Types with deeper hierarchies or more inherited fields show larger overhead (e1000: +32% serialize, most fields inherited). Types with more own fields relative to inherited ones show smaller overhead (vapp_property_fault: +13% serialize).
Why inline expansion wins for generated code
The flatten traits solve a real problem for hand-written code: avoiding manual duplication of parent fields across child structs. The derive macro generates the delegation machinery, and the programmer never sees or maintains the expanded field lists.
For generated code the calculus is different. The code generator already has full type knowledge — walking the inheritance chain to emit all fields is trivial and costs nothing at runtime. The inline expansion produces a flat, zero-indirection state machine per type. The compiler processes these efficiently because the patterns are simple and repetitive.

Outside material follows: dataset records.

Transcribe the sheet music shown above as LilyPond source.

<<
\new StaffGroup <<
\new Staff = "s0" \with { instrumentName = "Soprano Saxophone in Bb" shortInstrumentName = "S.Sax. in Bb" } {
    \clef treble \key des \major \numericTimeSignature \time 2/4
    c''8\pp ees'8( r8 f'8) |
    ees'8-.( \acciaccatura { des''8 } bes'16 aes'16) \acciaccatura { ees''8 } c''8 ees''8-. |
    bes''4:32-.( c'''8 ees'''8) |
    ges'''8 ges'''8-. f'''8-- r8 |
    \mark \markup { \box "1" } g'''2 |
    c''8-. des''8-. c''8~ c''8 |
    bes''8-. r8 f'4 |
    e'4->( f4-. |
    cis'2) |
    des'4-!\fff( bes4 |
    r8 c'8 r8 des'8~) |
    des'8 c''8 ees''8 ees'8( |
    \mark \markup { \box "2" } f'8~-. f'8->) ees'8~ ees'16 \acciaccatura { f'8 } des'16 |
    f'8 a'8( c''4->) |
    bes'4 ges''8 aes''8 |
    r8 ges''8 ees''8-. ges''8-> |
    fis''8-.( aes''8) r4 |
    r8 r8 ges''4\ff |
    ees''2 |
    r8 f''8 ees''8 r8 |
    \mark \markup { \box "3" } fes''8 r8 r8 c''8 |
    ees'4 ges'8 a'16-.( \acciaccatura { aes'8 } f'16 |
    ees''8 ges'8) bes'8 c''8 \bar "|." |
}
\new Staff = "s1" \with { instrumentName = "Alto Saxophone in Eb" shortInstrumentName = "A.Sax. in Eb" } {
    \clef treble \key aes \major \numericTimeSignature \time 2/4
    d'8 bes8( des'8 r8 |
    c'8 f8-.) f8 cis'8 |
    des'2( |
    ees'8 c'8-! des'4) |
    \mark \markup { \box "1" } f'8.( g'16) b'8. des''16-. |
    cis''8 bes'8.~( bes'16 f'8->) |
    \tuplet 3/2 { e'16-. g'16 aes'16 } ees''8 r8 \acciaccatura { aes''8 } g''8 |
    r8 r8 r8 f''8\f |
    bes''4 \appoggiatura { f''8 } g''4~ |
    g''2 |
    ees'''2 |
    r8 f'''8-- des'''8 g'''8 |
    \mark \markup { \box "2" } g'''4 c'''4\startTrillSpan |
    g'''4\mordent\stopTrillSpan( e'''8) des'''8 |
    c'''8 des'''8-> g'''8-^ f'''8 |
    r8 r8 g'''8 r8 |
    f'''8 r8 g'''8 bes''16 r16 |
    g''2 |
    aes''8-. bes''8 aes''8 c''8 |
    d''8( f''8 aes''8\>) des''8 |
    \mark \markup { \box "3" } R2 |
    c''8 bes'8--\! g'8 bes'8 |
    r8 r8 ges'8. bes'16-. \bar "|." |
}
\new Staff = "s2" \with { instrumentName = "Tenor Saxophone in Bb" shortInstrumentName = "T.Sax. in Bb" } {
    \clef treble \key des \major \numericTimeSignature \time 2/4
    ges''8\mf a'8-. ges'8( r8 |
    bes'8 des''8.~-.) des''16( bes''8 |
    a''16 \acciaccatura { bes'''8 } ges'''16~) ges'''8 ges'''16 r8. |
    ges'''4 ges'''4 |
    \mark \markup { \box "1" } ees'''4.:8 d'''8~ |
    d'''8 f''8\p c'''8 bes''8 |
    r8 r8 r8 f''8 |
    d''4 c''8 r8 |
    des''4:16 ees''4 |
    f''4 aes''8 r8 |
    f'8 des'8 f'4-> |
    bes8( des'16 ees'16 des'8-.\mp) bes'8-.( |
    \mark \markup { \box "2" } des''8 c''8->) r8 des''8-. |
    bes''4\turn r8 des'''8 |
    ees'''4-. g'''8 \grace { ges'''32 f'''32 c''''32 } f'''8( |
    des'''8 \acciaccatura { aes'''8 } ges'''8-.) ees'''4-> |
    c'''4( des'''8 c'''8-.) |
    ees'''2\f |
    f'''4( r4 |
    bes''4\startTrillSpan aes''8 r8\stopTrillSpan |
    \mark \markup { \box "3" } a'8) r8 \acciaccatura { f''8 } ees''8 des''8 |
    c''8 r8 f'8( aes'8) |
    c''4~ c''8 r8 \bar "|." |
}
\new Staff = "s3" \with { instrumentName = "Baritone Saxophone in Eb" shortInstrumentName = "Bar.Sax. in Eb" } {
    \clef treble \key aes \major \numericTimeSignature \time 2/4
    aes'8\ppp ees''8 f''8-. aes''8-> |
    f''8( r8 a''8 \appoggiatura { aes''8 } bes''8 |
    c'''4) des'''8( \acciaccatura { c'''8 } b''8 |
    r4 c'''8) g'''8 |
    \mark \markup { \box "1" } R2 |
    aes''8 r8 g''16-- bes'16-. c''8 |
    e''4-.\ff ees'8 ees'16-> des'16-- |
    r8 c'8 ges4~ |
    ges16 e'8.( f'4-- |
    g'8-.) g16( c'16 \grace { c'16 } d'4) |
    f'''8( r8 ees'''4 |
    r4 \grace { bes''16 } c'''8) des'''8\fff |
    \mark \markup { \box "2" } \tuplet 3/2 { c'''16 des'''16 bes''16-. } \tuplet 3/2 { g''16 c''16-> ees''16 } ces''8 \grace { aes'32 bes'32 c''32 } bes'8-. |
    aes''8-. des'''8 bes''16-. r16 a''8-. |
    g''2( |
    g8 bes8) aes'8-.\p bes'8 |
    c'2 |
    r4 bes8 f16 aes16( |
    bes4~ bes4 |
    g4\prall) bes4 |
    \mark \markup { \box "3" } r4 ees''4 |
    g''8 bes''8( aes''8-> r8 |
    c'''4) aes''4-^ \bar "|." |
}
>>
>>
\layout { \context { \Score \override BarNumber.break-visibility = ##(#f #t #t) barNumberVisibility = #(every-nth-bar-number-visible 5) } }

The delegation approach trades that zero-cost abstraction for runtime indirection. Each level in the hierarchy adds a heap allocation (Box<dyn FlattenMap<T>> or Box<dyn ser::Map>), a vtable, and per-key dispatch overhead. For a framework like miniserde where the baseline operations are already lightweight — string matching and Option slot assignment — the relative cost of adding vtable jumps is significant.
Conclusion
The experiment confirmed that midiserde’s flatten traits are well-suited for their intended purpose: hand-authored structs where compositional (de)serialization avoids code duplication and manual field routing. For machine-generated code with full type knowledge, the inline expansion remains the better choice — it produces faster runtime code, and the expected compile-time savings from reducing generated code volume did not materialize at scale.